アオミドロやクンショウモは藻類なのに、「植物性プランクトン」ではなく、「植物プランクトン」とされているのはなぜですか。

A.  教科書で使用します専門用語の表記は、原則として文部科学省(旧文部省)の『学術用語集』にしたがっています。
「学術用語集-植物学編-」では、「植物プランクトン」と記載されているため、このような表記としています。

Q3

PETは「ポリエチレンテレフタラート」(教科書3年p.264)となっていますが、「ポリエチレンテレフタレート」ではないですか?

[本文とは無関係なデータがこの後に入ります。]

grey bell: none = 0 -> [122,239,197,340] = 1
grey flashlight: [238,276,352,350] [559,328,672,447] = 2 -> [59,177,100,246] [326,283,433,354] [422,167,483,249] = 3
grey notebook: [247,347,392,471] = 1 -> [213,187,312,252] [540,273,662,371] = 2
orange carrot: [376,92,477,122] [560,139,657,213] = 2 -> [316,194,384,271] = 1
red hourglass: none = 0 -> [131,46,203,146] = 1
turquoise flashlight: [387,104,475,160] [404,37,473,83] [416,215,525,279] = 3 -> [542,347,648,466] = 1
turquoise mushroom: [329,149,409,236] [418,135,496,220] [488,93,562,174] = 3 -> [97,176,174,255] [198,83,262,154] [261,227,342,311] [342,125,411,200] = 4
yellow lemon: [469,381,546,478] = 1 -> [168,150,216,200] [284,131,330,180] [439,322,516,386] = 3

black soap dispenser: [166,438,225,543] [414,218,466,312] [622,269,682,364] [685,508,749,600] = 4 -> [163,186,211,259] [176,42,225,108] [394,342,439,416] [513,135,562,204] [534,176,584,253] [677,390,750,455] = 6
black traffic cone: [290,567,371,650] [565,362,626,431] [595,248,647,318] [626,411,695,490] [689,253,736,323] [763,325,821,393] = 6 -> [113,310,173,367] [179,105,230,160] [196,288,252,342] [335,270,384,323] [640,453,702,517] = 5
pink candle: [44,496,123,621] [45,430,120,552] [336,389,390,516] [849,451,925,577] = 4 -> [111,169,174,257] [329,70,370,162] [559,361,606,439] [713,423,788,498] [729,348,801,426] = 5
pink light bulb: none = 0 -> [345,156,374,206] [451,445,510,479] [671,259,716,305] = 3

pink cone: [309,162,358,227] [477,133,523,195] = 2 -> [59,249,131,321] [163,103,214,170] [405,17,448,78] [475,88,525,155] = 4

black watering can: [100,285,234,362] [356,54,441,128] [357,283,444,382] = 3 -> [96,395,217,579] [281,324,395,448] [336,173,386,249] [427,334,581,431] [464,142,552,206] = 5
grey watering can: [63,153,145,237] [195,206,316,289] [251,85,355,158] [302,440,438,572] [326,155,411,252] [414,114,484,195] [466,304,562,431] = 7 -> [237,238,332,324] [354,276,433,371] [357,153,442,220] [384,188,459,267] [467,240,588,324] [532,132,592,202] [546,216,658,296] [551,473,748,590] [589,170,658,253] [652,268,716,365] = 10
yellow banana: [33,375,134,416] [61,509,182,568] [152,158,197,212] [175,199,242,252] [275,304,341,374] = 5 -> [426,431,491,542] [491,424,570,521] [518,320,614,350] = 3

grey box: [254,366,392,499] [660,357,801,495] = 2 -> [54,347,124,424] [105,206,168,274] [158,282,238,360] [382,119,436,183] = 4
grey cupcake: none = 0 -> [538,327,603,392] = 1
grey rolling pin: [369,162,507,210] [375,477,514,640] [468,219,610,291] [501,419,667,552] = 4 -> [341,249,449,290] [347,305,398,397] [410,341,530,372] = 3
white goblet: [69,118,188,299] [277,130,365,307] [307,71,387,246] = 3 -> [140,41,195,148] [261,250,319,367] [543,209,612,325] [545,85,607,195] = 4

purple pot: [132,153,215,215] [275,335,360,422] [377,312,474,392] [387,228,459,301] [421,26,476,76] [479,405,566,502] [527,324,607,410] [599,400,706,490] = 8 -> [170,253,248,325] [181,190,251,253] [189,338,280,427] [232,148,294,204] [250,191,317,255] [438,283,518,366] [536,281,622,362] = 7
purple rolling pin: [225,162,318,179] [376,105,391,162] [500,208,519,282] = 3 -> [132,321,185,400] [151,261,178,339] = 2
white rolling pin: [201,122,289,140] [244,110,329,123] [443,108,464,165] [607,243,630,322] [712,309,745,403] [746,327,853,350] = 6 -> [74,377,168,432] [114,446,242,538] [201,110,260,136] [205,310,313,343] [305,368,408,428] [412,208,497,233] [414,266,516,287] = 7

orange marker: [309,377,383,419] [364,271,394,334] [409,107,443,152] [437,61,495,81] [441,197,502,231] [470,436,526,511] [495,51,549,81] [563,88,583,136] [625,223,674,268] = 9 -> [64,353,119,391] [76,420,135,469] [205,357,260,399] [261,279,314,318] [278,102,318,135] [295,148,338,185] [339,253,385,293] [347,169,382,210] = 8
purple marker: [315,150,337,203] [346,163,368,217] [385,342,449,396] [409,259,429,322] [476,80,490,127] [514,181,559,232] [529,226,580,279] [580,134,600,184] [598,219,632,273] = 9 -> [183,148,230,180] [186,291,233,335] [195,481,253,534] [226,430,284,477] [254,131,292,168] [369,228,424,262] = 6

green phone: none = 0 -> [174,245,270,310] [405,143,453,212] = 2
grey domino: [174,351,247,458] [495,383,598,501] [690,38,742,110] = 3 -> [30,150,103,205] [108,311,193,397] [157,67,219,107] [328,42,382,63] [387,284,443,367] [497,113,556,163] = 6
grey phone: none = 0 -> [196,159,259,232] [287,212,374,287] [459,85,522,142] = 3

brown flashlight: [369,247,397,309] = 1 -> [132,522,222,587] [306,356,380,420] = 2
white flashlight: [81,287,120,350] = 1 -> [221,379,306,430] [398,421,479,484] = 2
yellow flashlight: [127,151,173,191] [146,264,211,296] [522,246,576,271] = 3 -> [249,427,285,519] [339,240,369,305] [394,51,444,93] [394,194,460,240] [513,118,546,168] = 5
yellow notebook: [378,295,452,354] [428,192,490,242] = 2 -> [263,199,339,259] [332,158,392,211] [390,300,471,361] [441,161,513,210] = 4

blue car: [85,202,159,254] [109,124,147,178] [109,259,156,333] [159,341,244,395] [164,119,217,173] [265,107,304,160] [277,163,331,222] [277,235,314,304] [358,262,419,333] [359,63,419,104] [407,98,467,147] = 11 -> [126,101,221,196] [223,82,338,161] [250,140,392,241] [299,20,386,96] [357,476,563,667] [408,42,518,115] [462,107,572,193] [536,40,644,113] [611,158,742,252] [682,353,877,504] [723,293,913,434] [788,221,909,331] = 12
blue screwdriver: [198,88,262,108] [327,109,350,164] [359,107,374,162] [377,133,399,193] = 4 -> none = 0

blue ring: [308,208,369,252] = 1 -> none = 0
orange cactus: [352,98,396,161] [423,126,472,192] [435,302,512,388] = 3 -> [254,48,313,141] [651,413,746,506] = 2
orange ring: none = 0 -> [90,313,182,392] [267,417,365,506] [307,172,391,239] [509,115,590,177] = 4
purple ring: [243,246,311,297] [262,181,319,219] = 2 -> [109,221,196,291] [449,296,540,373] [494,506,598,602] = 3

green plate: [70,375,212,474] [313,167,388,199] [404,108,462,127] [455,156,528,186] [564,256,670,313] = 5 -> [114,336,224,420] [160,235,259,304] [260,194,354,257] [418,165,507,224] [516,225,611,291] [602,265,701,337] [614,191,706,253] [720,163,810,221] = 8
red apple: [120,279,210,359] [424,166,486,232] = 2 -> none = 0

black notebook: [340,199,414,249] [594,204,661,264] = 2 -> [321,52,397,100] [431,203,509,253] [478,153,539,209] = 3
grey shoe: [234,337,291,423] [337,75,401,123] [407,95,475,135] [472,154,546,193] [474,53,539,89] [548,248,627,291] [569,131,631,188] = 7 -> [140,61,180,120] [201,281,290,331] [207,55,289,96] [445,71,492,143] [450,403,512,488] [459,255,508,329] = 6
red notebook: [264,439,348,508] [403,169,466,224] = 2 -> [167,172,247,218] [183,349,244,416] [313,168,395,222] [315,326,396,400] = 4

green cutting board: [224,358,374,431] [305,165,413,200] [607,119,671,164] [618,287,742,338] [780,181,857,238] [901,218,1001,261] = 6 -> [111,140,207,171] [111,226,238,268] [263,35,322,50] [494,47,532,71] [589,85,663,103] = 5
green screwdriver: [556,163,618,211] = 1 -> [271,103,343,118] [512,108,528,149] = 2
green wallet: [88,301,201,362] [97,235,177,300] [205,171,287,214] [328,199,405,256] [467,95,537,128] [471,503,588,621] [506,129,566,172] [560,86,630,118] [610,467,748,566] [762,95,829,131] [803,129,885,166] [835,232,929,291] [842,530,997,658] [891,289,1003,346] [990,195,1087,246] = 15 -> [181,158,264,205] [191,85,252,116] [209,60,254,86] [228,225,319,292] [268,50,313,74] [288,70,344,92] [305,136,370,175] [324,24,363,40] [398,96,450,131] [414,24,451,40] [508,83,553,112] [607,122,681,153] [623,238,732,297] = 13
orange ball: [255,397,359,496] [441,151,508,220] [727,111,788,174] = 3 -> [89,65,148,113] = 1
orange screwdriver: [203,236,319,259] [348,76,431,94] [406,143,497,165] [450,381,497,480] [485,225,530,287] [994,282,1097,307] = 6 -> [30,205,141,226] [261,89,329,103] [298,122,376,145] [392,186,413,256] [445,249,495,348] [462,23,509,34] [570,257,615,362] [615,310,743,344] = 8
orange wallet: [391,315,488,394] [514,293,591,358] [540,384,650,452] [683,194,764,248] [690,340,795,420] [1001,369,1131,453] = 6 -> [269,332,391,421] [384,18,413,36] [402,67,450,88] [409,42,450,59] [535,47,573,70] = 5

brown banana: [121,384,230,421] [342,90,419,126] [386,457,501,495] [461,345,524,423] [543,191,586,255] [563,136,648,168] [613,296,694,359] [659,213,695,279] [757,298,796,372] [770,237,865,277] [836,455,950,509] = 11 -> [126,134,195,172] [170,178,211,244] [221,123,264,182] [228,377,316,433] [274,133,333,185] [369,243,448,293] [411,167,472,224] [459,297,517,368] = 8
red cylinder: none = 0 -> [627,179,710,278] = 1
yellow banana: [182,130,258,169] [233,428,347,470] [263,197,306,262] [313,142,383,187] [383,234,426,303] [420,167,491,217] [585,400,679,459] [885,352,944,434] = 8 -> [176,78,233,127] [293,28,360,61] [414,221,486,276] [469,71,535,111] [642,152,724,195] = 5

A.  以前は、『化学大辞典』(東京化学同人、1989)などをもとに「ポリエチレンテレフタレート」という名称にしていましたが、より新しい文献である『理化学辞典(第5版)』(岩波書店、1998)、『化合物命名法』(東京化学同人、日本化学会化合物命名法専門委員会編、2011)にあわせて、「ポリエチレンテレフタラート」を用いています。なお、『中学校学習指導要領(平成29年告示)解説 理科編』(文部科学省、2018)でも「ポリエチレンテレフタラート」と表記されています。

Q4

「外来種」が「外来生物」という表記に変わったのはなぜですか?

A.  令和3年度中学校理科教科書から、『中学校学習指導要領(平成29年告示)解説 理科編』の表記が変更されたことと、分類学上の“種”に限定されたかのような表現であることから、「外来種」から「外来生物」という用語を用いることとなりました。
 岩波生物学辞典(岩波書店 2013)や、生物学辞典(東京化学同人 2010)では、「外来種」と「外来生物」は同義であるとしています。
 一方で、外来種(外来生物)は、その生物がどこから来たのかという起源によって、国外外来種と国内外来種に区分されますが、法律(外来生物法)においては、「外来生物」という用語は、国外外来種のみを指す用語として使用されています。